** Opening Material to process block **

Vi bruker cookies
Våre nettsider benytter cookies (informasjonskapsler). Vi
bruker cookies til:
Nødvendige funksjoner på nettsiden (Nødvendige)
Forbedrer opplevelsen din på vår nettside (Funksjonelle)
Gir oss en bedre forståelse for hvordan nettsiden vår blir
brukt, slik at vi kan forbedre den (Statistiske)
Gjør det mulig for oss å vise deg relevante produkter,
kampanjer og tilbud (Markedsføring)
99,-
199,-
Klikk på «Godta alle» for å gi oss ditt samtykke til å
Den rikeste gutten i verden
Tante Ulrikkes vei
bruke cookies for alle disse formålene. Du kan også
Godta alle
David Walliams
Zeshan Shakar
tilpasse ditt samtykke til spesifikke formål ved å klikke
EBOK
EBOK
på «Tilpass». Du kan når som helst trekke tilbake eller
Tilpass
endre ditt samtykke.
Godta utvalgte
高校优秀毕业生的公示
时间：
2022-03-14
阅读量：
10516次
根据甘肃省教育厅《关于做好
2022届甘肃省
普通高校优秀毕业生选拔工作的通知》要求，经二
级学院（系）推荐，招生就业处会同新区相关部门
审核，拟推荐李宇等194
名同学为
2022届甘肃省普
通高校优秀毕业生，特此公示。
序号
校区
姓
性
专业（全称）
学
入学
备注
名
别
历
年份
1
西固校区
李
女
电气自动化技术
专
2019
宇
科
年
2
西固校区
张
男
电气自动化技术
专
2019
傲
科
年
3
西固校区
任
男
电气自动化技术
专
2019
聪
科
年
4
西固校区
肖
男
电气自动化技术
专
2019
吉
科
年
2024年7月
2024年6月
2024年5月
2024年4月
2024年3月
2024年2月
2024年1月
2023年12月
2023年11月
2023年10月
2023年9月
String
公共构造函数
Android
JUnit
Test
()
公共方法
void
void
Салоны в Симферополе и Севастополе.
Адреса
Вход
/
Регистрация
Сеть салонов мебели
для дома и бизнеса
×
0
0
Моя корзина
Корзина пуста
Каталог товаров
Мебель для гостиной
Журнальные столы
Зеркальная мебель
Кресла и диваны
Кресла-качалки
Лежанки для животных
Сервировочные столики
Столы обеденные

** Closing Material to process block **

### Problem to solve
When a line in the material above includes "ditt", report that line by copying it.

### Solution
Klikk på «Godta alle» for å gi oss ditt samtykke til å
tilpasse ditt samtykke til spesifikke formål ved å klikke
endre ditt samtykke.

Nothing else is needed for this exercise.